The pitfall is accidentally redeclaring a protected variable in the superclass as private. This generates no error message. Your class sees the private version which occludes the protected version. Accidental duplicate declarations happen frequently when you are refactoring code, moving declarations between levels of superclasses. They cause subtle bugs. The programs almost work. Carefully comb your code for duplicate methods and declarations and make sure they were intentional.

My approach is, if in doubt, make a method or variable private, then open the scope up later if the need arises. the tighter the scopes are, the easier a program is to maintain. However, the wider they are, the more reusable they are.

In Netscape, inner classes can't seem to access private variables of the enclosing class. You don't discover this until run time when you get IllegalAccess errors. There is no such thing as a private stand alone class, since you could never access it. However, there is such thing as a private inner class which might implement a public interface.

Within the class you an access the private instance members and methods unqualified names e.g. myPrivatewhere they imply this.myPrivate, with var.myPrivate., or myMethod().myPrivate. forms.

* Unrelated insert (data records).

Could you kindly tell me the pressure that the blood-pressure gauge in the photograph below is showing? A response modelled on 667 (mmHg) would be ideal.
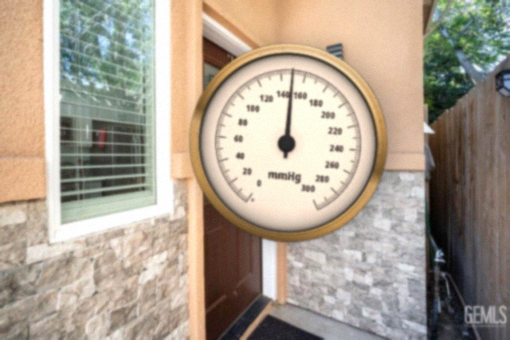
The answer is 150 (mmHg)
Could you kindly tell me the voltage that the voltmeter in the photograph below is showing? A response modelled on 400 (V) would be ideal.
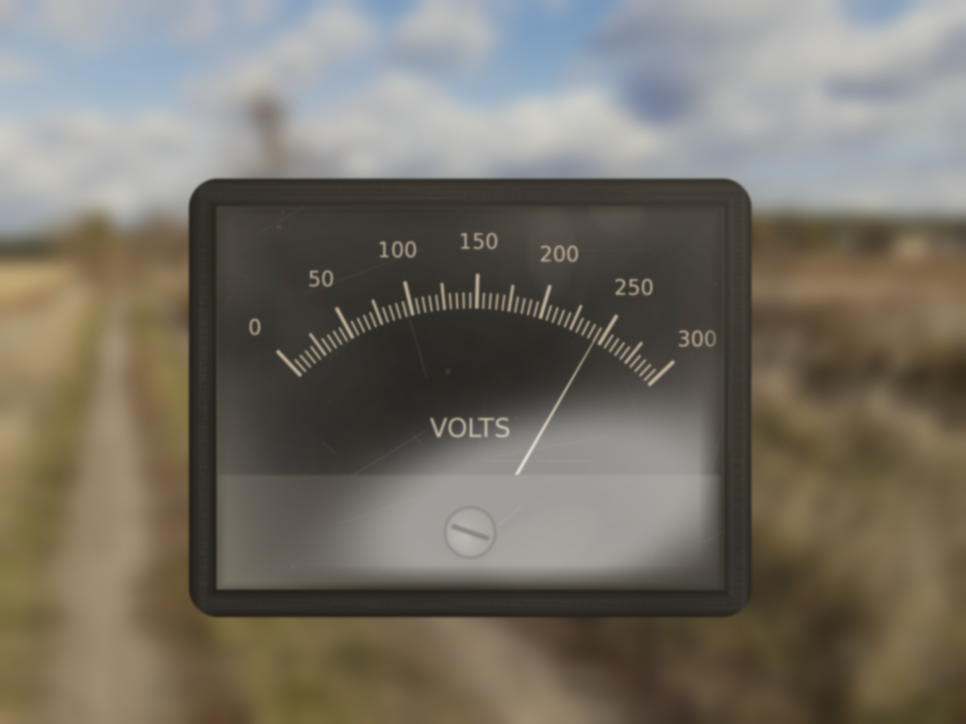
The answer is 245 (V)
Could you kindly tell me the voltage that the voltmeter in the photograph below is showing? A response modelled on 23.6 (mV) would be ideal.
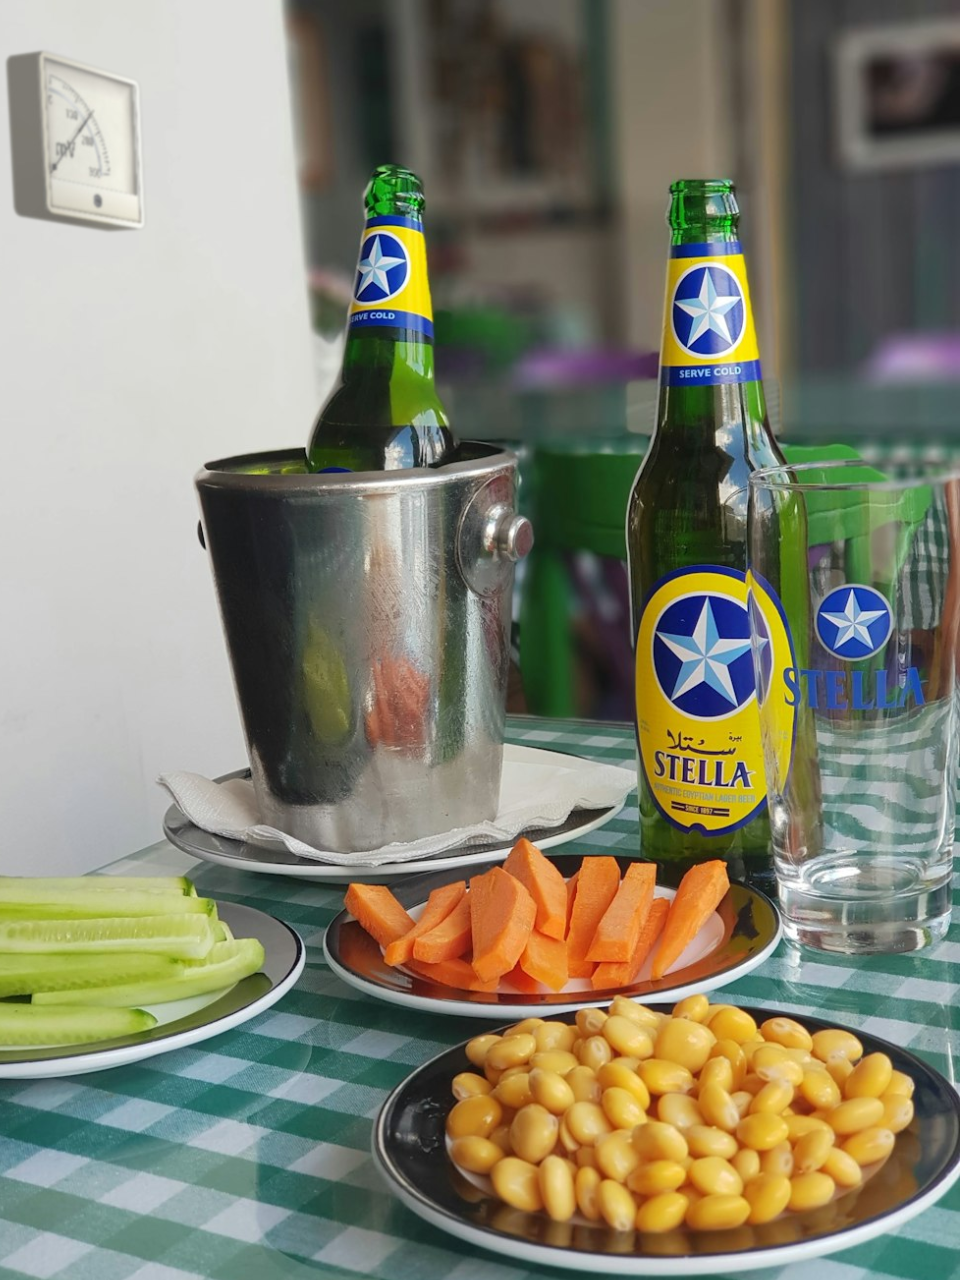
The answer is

Making members and methods private helps the maintenance programmer. He can safely change those methods and members knowing no client software or subclasses could possibly be affected. private methods are necessarily final. Hence they will often run faster because of automatic inlining optimisation. On the other hand making methods private rather than protected or package/default, can be frustrating for programmers trying to extend your class.

In early versions of Java, there was a private protected scope. It has since been dropped. I think it was dropped because few people could understand the definition. It was part way between private and protected. private protected fields could be inherited but were not accessible. Mind-bending eh?